Light, tangy and tasty is the name of this dinner’s game. For the perfect crunchy punch of texture, allow the pan to get nice and hot before you drop in the salmon, skin side down. It’s the secret to crispy skin that won’t stick!
1 packet
peeled pumpkin pieces
1 unit
beetroot
1 unit
onion
1 sachet
smoked paprika
1 packet
freekeh
(Contains: Gluten, Wheat; )
1 cube
vegetable stock powder
1 bunch
mint
½ unit
lemon
1 packet
Greek-Style Yoghurt
(Contains: Milk; )
1 packet
salmon
(Contains: Fish; )
olive oil
2 cup
water

Preheat the oven to 220°C/200°C fan-forced. Cut the beetroot (unpeeled) into 1cm chunks. Cut the red onion into 2cm wedges. Place the peeled & chopped pumpkin, beetroot and onion on an oven tray lined with baking paper. Drizzle with olive oil and sprinkle with the smoked paprika. Season with a pinch of salt and pepper. Toss to coat, then roast until tender, 25-30 minutes. TIP: Beetroot retains a lot of its firmness when cooked. You can tell it's cooked when you can easily pierce it with a fork.

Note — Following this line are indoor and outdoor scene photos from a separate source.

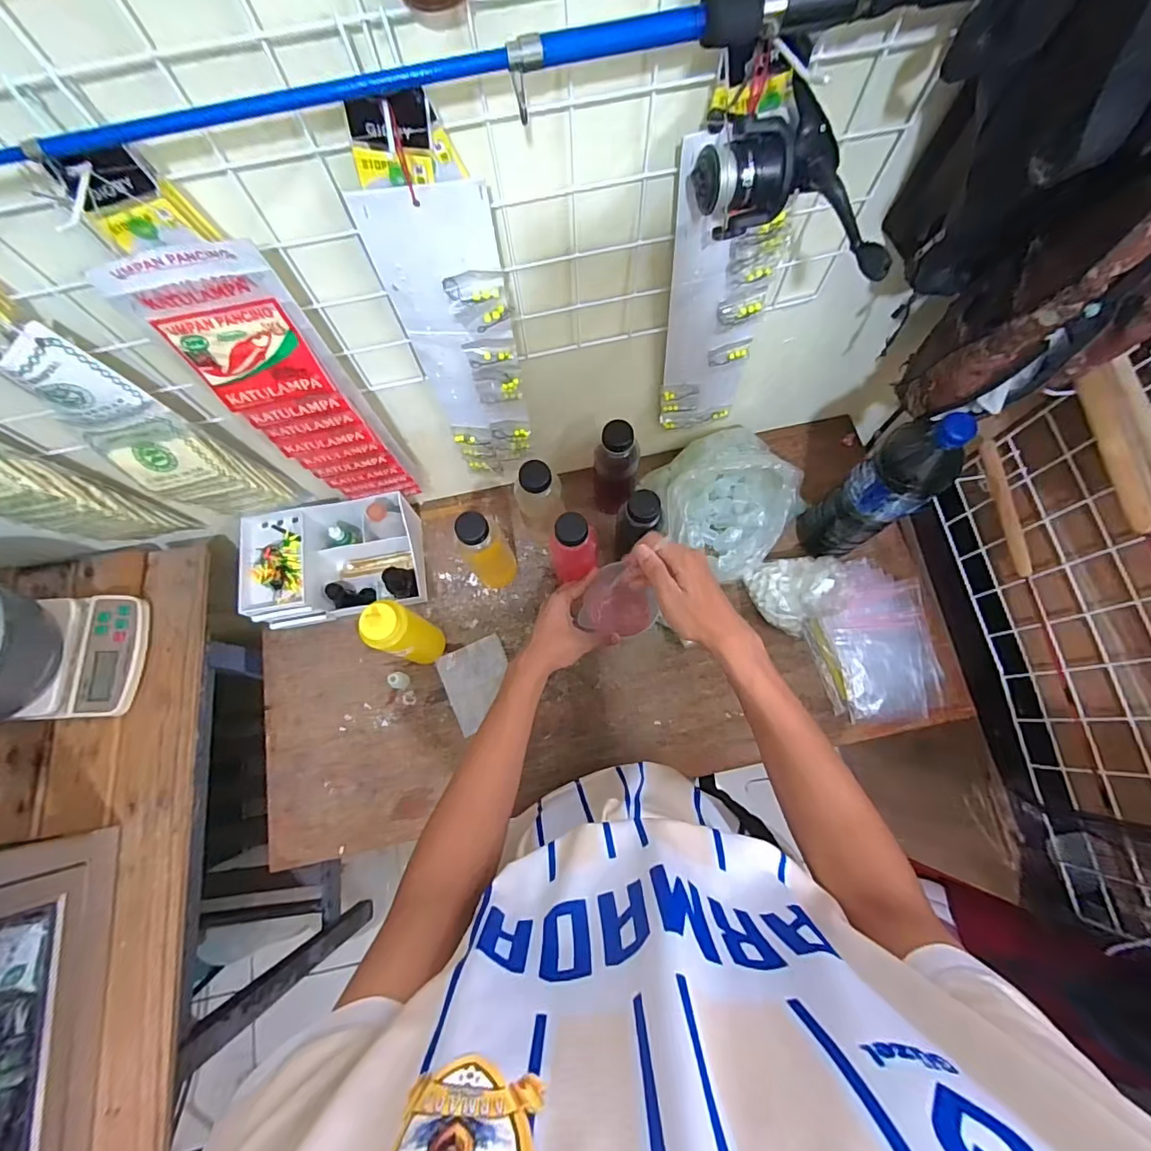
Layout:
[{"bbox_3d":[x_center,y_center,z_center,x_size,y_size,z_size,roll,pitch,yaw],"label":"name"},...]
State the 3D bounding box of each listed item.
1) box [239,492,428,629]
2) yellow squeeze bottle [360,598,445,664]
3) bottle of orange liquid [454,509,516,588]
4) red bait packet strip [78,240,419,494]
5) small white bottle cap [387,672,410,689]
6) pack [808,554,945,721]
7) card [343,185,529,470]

While the veggies are roasting, bring the water to the boil in a medium saucepan. Rinse the freekeh, then add to the saucepan of boiling water and crumble in the vegetable stock (1 cube for 2 people / 2 cubes for 4 people). Simmer until tender, 15-18 minutes. Drain and set aside. TIP: The freekeh is cooked when it has softened but still retains some bite.

While the freekeh is cooking, pick and roughly chop the mint leaves. Zest the lemon (see ingredients list) to get a pinch, then slice into wedges. In a small bowl, combine the Greek yoghurt and a generous squeeze of lemon juice. Season with a pinch of salt and pepper.

In a large frying pan, heat a drizzle of olive oil over a medium-high heat. Season the salmon with salt and pepper on both sides. When the oil is hot, add the salmon, skin-side down, to the pan and cook until just cooked through, 3-4 minutes each side (depending on thickness). TIP: Salmon can be served slightly blushing in the centre.

In a large bowl, combine the roasted veggies, cooked freekeh, lemon zest, a drizzle of olive oil and mint (reserve a little for garnish). Season to taste with pepper.

Divide the freekeh salad and seared salmon between plates. Drizzle with the lemon yoghurt, sprinkle with the reserved mint and serve with any remaining lemon wedges on the side.